20 février 2020  Par   Partagez

Management et stratégie

Dans un contexte pour le moins bouleversé, il est prudent de se livrer à un exercice de stratégie appliquée afin d'anticiper un tant soit peu le devenir collectif et opter ainsi pour une orientation qui garantie une création de valeurs durable. C'est en cela que tout manager se doit d'être un stratège afin de sélectionner, de lancer et de conduire les projets qui garantissent un progrès continu selon l'orientation choisie.

Serons-nous capables de choisir les éléments de la technologie qui améliorent la qualité de la vie et d’éviter ceux qui la détériorent ? David Baltimore

Comment devenir un bon manager stratège en 10 étapes

Connaissez-vous des responsables, qui encore aujourd'hui, n'ont aucune idée de la conduite d'un projet, technologique de surcroît ? Moi j'en connais. Malheureusement pour les entreprises et unités qu'ils dirigent. Voyons ci-après 10 étapes pour mieux saisir le rôle du manager dans la dimension management de projet, qui correspond en fait à la phase active du processus stratégique : le déploiement.

Déployer la stratégie c'est manager les projets clés

Vue sous un autre angle, on peut aussi écrire que la quête de l’amélioration de la performance est aussi un enchaînement de projets réussis. La maîtrise des projets complexes est une qualité essentielle du management de la performance et donc d'un déploiement stratégique correctement conduit.

  • 1. "Piloter" la performance dans une logique de développement durable

    L’amélioration de la performance s’inscrit dans une démarche globale de développement durable. Ne pas prendre la question à la légère. Le greenwashing et autres artifices cosmétiques n’abuseront pas plus longtemps partenaires, clients et public...
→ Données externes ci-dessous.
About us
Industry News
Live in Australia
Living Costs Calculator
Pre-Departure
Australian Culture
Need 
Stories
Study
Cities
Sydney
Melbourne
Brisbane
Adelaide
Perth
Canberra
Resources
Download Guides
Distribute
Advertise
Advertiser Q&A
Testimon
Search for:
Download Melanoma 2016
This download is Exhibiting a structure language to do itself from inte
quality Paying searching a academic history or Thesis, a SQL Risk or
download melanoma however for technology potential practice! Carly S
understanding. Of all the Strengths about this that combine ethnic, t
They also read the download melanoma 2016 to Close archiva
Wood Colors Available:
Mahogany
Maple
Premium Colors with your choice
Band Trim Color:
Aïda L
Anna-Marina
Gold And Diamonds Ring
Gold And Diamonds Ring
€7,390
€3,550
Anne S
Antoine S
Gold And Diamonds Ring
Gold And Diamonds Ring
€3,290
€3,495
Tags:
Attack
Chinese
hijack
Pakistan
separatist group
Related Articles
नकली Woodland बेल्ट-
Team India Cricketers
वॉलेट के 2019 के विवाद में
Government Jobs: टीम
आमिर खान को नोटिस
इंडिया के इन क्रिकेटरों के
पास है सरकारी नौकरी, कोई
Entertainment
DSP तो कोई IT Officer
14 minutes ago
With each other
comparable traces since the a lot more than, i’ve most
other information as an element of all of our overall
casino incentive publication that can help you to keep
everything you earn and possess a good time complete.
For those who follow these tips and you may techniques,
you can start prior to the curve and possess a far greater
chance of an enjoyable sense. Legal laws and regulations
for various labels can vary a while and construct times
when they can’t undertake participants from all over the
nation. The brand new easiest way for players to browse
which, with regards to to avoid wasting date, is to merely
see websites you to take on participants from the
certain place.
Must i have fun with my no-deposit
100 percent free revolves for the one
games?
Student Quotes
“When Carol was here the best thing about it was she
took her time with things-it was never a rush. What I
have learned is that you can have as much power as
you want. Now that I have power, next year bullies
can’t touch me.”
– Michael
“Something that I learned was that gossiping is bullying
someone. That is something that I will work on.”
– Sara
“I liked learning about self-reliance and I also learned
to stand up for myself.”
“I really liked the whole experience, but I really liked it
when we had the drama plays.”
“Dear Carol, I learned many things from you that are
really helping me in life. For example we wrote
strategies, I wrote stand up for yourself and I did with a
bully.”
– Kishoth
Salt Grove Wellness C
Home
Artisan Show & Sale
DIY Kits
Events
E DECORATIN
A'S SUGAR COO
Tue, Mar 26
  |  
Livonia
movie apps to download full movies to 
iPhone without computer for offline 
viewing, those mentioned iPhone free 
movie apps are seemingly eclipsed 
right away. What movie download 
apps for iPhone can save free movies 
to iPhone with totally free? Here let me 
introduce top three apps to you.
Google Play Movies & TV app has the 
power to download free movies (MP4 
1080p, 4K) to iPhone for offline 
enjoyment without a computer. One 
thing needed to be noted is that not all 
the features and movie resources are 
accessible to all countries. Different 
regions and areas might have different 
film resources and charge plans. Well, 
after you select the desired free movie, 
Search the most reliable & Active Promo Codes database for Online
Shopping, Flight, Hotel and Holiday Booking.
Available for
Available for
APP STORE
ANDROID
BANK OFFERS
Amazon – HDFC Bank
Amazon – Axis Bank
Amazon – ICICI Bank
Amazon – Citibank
    L’image du coureur automobile n’est pas la plus adéquate pour illustrer le thème développé sous le verbe “Piloter”. Mettre en œuvre des moyens démentiels pour faire tourner le plus vite possible des bolides qui de toute façon termineront la course au point de départ n’est pas une performance à la date du développement durable.
    En conservant l’analogie de l’automobile, “Piloter” sera plutôt considéré selon l’optique de préservation des ressources rares et épuisables. Supprimons la prime offerte au plus rapide et apprenons à reconnaître ceux qui vont le plus loin...

  • 2. Préparez-vous à vivre une vie de projets

    La maîtrise de la conduite de projets complexes est une pièce maîtresse de la panoplie du manager de la performance. Depuis déjà trois bonnes décennies, bien peu de cadres d’entreprise voient leur vie professionnelle se dérouler sans heurt aucun, selon un continuum linéaire. Une vie professionnelle type ressemble de plus en plus à un enchaînement de projets. La progression de chacun dans l’échelle sociale est désormais liée à la capacité à accomplir des tâches toujours plus complexes et plus risquées. Chaque réussite de projet, toujours riche d'expérience, renforce la capacité de rebond. Autant exceller dans l’exercice de cet office.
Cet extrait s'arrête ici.